● **Job**
Please state the number of lines in the entries below where the word "Emissions" appears. Include nothing else.

● **Study material**

---+---

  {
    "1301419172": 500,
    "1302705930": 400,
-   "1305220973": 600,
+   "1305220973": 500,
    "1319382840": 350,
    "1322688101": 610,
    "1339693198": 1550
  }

---+---

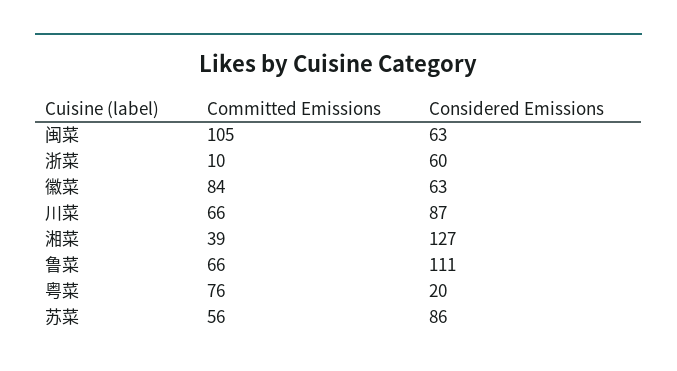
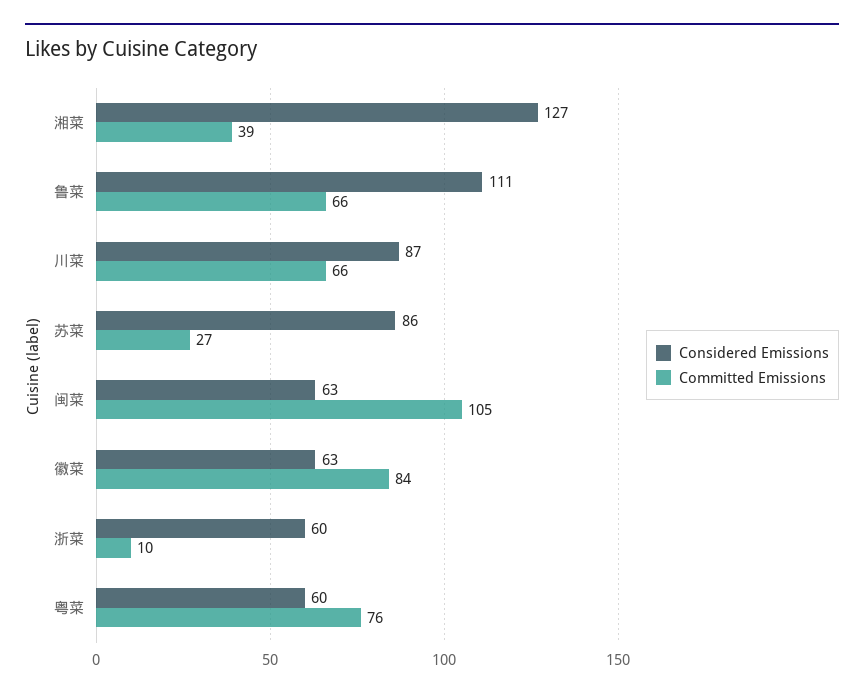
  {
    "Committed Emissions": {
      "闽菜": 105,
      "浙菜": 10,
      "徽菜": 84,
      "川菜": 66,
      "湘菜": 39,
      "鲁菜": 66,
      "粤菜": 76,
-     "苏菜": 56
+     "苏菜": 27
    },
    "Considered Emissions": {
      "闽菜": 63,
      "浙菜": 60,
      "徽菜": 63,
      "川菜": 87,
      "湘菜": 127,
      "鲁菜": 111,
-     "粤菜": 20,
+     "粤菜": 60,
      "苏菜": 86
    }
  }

---+---

● **Reply**
2